Na+ and H+ gradient-dependent transport of p-aminohippurate in membrane vesicles from dog kidney cortex

Abstract

The transport of p-aminohippurate (PAH) was studied in basolateral (BLMV) and brush border membrane vesicles (BBMV) isolated from dog kidney cortex. Imposition of an inwardly directed 100 mN Na+ gradient stimulated the uptake of 50 microM [3H]PAH into BLMV, whereas a pH gradient (pHout = 6.0, pHin = 7.4) only slightly enhanced uptake.

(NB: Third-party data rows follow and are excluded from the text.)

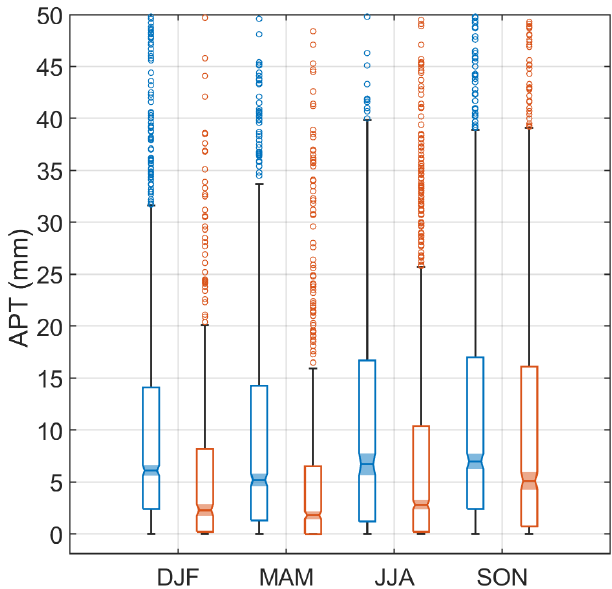
Figure 5. Box notch plot for each season comparing accumulated precipitation along trajectories (APT) for Clusters 1 (blue) and 2 (orange) from Fig. 4b. APT values were estimated from 4d HYS- PLIT back trajectories reaching Bermuda (32.30 ◦ N, 64.77 ◦ W) at 100ma.g.l. The middle, bottom, and top lines in each box represent the median, 25th percentile, and 75th percentile, respectively. Mark- ers show extreme values identified based on 1.5 × IQR (interquartile range) distance from the top of each box. Whiskers represent max- imum and minimum values excluding extreme points. Boxes with notches and shaded regions that do not overlap have different medi- ans at the 95% confidence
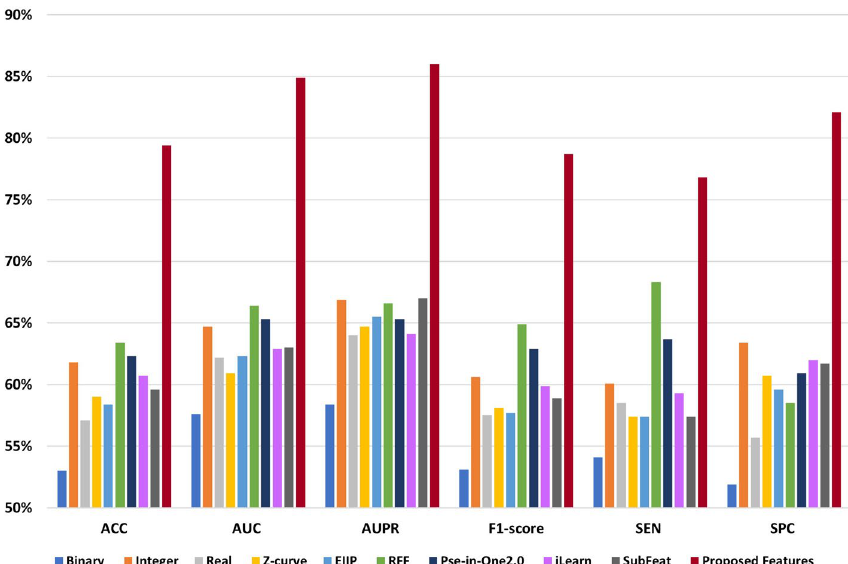
Figure 2. The performance evaluation of the features based on PyFeat with AB compared with other techniques: five numerical representations, RFF, Pse-in-One2.0, iLearn, and SubFeat based on the protein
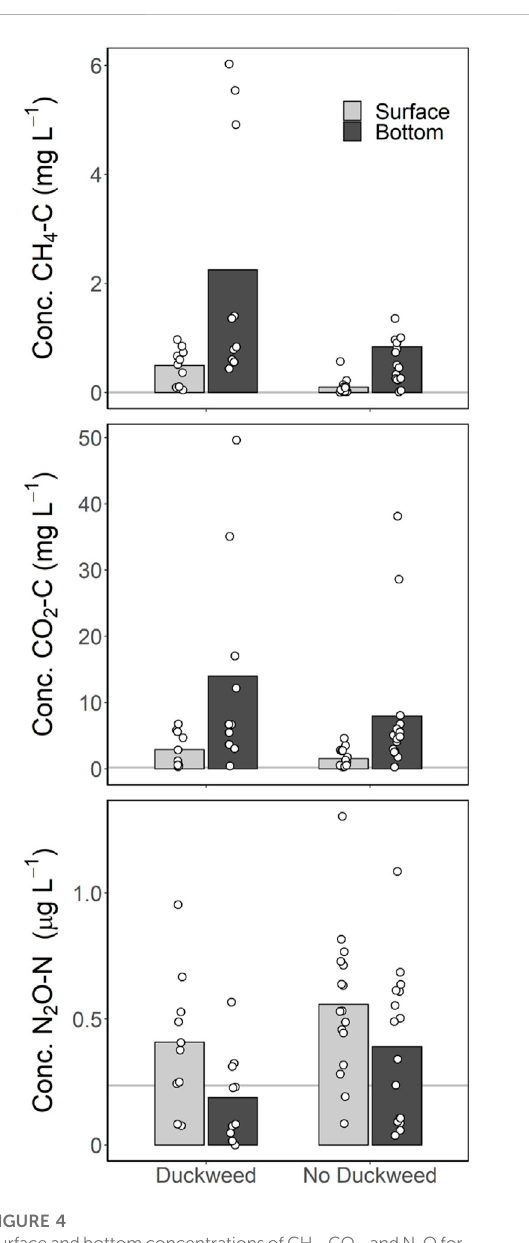
FIGURE 4 SurfaceandbottomconcentrationsofCH 4 ,CO 2 ,andN 2 Ofor duckweed and non-duckweed ponds. Signi fi cant differences between duckweed ponds and non-duckweed ponds are surface CH 4 concentration ( p = 0.0040), and bottom N 2 O concentration ( p = 0.043). Grey horizontal lines represent the equilibrium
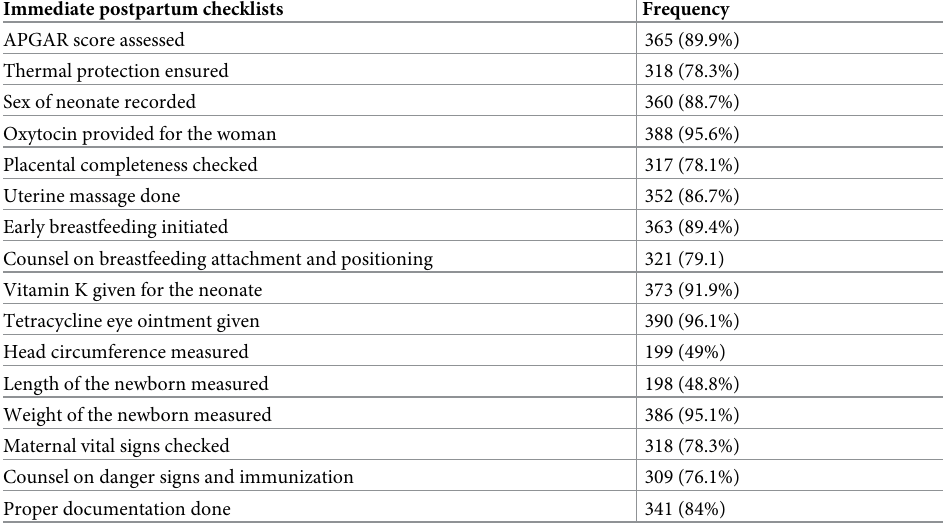
Table 3. Adherence to immediate postpartum care checklist among health care providers at hospitals in Gondar province northwest Ethiopia,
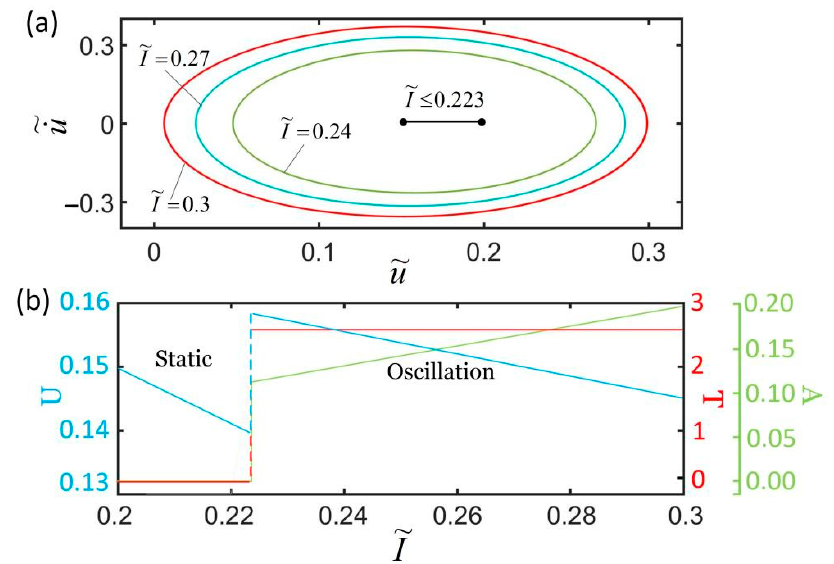
8.5~ 28.0~ = = k c , 3.0 =α Figure 10. The effect of light intensity on self-excited oscillation for (cid:101) k = 5.8, (cid:101) c = 0.28, α = 0.3, (cid:101) g = 1.2, Figure 10. The effect of light intensity on self-excited oscillation for , 1.1~ 0~ . 0~ 2.1~ = = u = L = u  u 0 = 0. ( a ) Limit cycles; ( b ) amplitude, period, and equilibrium position. There g , (cid:101) L p = 1.1, (cid:101) u 0 = 0, and (cid:101) , , , and . ( a ) Limit cycles; ( b ) amplitude, period, and equilib- 0 p 0 exists a critical light intensity (cid:101) I = 0.223 for triggering self-excited 223.0~ = I rium position. There exists a critical light intensity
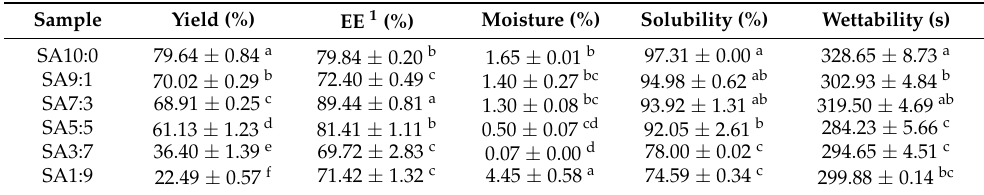
Table 2. The yield, encapsulation efficiency, moisture content, solubility, and wettability of sodium caseinate-acetylated mung bean starch–lutein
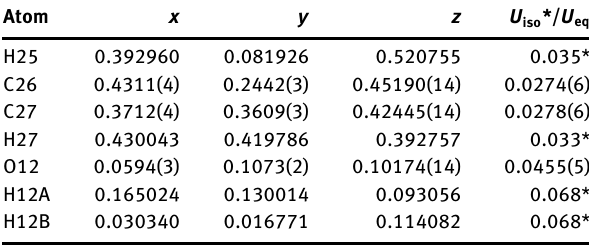
Table 2: Fractional atomic coordinates and isotropic or equivalent isotropic displacement parameters (Å 2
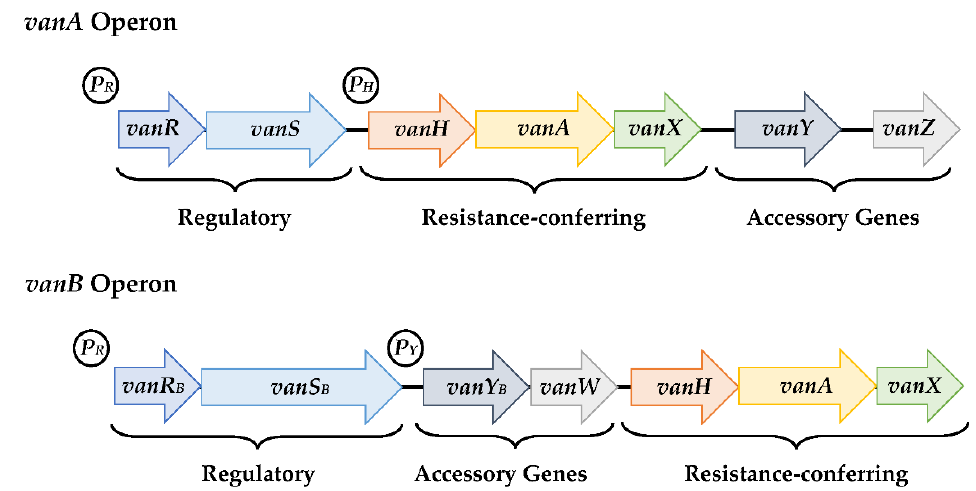
Figure 2. Representation of the organization of the vanA and vanB operons. PR, PH, PY: promoting regions. Adapted from [8,151,153].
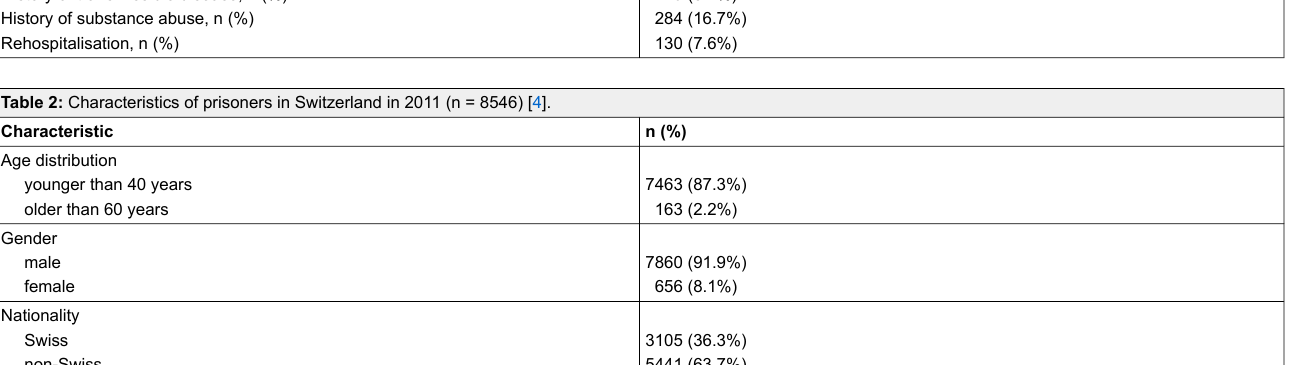
Table 2: Characteristics of prisoners in Switzerland in 2011 (n = 8546) [4]. Characteristic n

The Na+ gradient-dependent uptake of PAH was electroneutral, saturable and sensitive to inhibition by probenecid and several anionic drugs, with (apparent) Km = 0.79 +/- 0.16 mM, Vmax = 0.80 +/- 0.05 nmol/mg protein, 15 sec and Ki for probenecid = 0.08 +/- 0.01 mM. Simultaneous imposition of the pH gradient (outward OH- gradient) and inward Na+ gradient stimulated PAH uptake significantly over that with an Na+ gradient alone. These results are consistent with an Na+ gradient-stimulated PAH/OH- exchange mechanism in the basolateral membrane. In BBMV, PAH uptake could be stimulated by an outwardly directed OH- gradient as well as an inward Na+ gradient. Both gradients could drive PAH transport via a mediated probenecid-sensitive pathway. Na+ gradient-stimulated uptake was electrogenic with a (apparent) Km = 4.93 +/- 0.57 mM, Vmax = 6.71 +/- 0.36 nmol/mg protein, 15 sec and Ki,prob = 0.13 +/- 0.01 mM. The kinetic parameters for PAH/OH- exchange were virtually the same, (apparent) Km = 5.72 +/- 0.49 mM, Vmax = 7.87 +/- 0.33 nmol/mg protein, 15 sec and Ki,prob = 0.16 +/- 0.02 mM. When both the Na+ and pH (outward OH-) gradient were simultaneously imposed an almost twofold stimulation in uptake was observed over that with either an Na+ or pH gradient alone. These results suggested that both gradients stimulate PAH transport in BBMV via the same pathway. However, inhibition experiments with various organic anions showed that the specificities of Na+ and pH gradient-stimulated PAH uptake do not entirely overlap. Thus, our results support a simple transport in BBMV, but it cannot be excluded that two separate pathways are involved.